Cain, saying he was falsely accused of sexual harassment while running the association, first told an audience at the National Press Club in Washington on Oct. 31 that he was unaware of any financial settlement of the allegations.

He later told Fox News’ Greta Van Susteren the settlement was “maybe three months’ salary or something like that.”

Varying Accounts

The varying accounts of episodes from Cain’s past have emerged in the midst of his increasingly successful bid for the Republican Party’s 2012 presidential nomination. In a recent poll among Republicans in Iowa, the former Godfather’s Pizza chief executive is in a statistical tie with former Massachusetts Governor Mitt Romney for the lead.

Cain’s handling of the matter could hinder a candidacy that already has encountered stumbling blocks with issues in the race, according to Republican strategist Mark Corallo.

“I look at the sex scandals I’ve worked on, and on a scale of 1 to 10, this is a 1,” Corallo said in an interview yesterday. “But if he doesn’t start handling it right, it goes to like a 4 or a 5.”

Iowa Governor Terry Branstad, the senior Republican in the state, downplayed the importance of the controversy for Cain in an interview yesterday. “I don’t see that it’s going to have a big impact,” he said. “Iowans are focused on jobs.”

Cain also has told interviewers that his behavior may have been misinterpreted by women at the restaurant association. He told Bloomberg News the U.S. Equal Employment Opportunity Commission had investigated the claim of one woman.

Politico Report

Politico reported on Oct. 30 that at least two female employees of the restaurant association complained to officials after Cain acted in a sexually suggestive way. The women, unnamed in the report, received separation packages in the five- figure range, according to Politico.

On Van Susteren’s program, Cain said the group’s general counsel came to him at the association and told him a woman had complained of sexual harassment. Cain said he recalled her standing in the door of his office once, “and I made a gesture. ‘You’re the same height as my wife,’ and brought my hand -- didn’t touch her -- up to my chin and said, ‘You’re the same height of my wife because my wife comes up to my chin.’”

‘Falsely Accused’

Appearing at the National Press Club luncheon Oct. 31, Cain said, “I have never sexually harassed anyone.”

“As far as a settlement, I am unaware of any sort of settlement,” he said, adding: “I hope it wasn’t for much, because I didn’t do anything.”

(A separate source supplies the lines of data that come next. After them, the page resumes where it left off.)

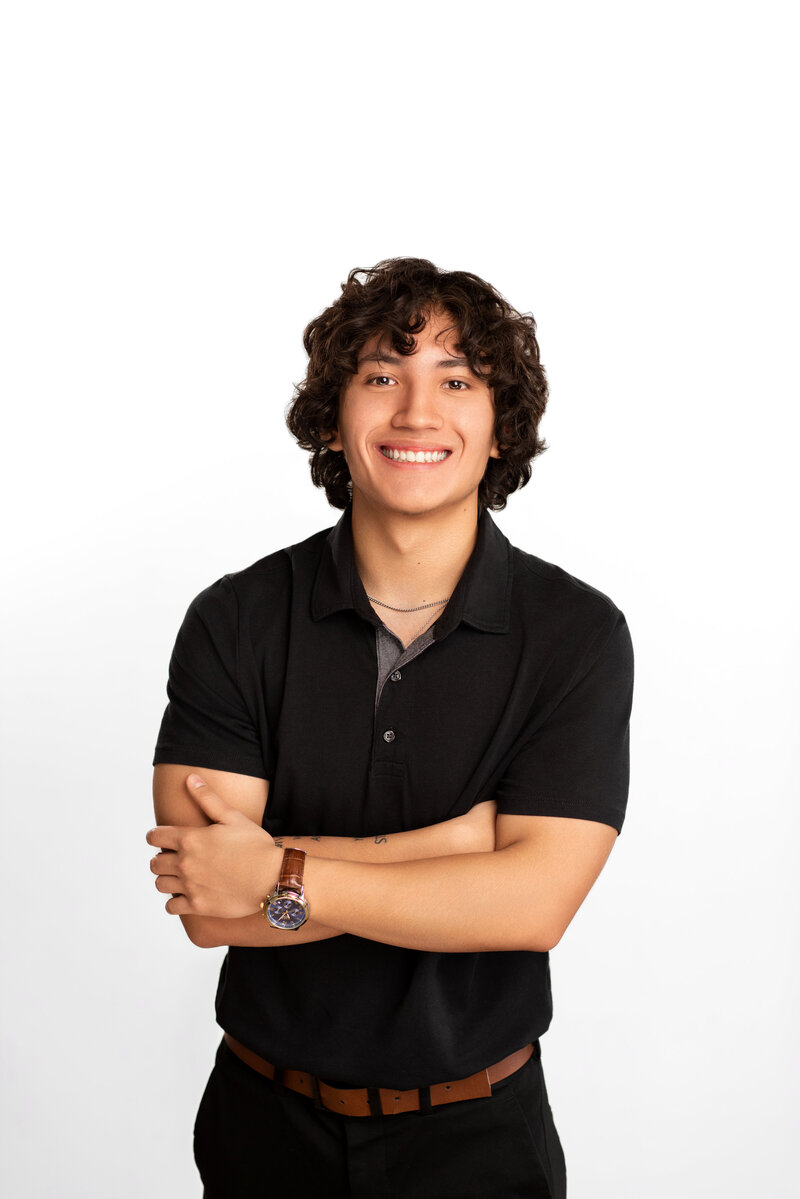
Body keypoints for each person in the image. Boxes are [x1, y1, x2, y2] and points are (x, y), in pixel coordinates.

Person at [148, 256, 634, 1198]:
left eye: (457, 380)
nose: (417, 412)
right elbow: (211, 904)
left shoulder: (578, 633)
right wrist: (458, 847)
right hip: (264, 1128)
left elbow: (533, 906)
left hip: (480, 1135)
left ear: (501, 431)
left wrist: (281, 874)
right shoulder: (235, 617)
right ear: (335, 419)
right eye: (381, 375)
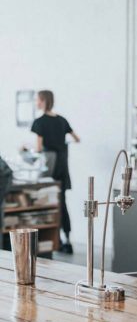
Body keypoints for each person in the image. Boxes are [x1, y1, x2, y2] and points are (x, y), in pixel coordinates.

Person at [31, 90, 80, 254]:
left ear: (43, 100)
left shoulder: (39, 122)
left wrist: (26, 148)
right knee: (62, 202)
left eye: (37, 100)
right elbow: (77, 138)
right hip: (62, 165)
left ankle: (52, 240)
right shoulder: (62, 120)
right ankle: (66, 239)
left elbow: (38, 149)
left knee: (47, 201)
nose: (36, 102)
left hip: (49, 166)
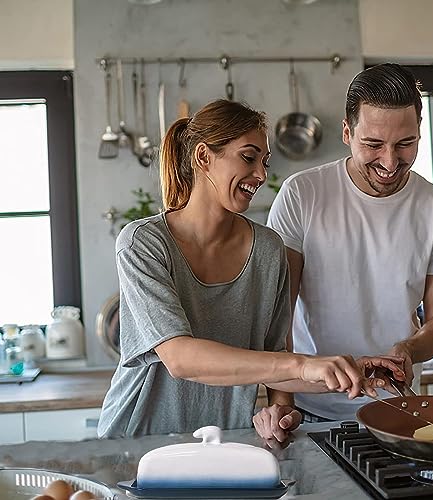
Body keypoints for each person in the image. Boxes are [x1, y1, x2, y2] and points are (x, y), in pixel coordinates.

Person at [97, 99, 405, 440]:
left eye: (264, 162)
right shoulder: (143, 243)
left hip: (223, 444)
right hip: (137, 444)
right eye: (248, 157)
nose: (260, 174)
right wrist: (304, 364)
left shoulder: (269, 250)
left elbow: (274, 360)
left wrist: (333, 378)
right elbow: (180, 358)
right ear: (203, 157)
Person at [267, 63, 433, 425]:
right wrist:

Dismissing the newly reported allegations as a “witch hunt,” Cain said, “There’s nothing else there to dig up.”

Cain faces this new scrutiny as recent polls show him picking up support in the race for the Republican nomination.

A Des Moines Register survey of likely caucus-goers in Iowa, the state hosting the first presidential nominating contest in January, shows Cain claiming the support of 23 percent, Romney 22 percent. A Quinnipiac University poll today shows Cain favored among 30 percent of Republicans surveyed nationally, Romney 23 percent, former House Speaker Newt Gingrich 10 percent, and Texas Governor Rick Perry 8 percent.

On Oct. 31, the day his campaign reports above-average fundraising, Cain told WHO-AM in Des Moines, a widely heard station in Iowa: “The Cain train is staying on track, and we are making sure that we don’t allow these distractions from former employees and opponents to really get us off message.”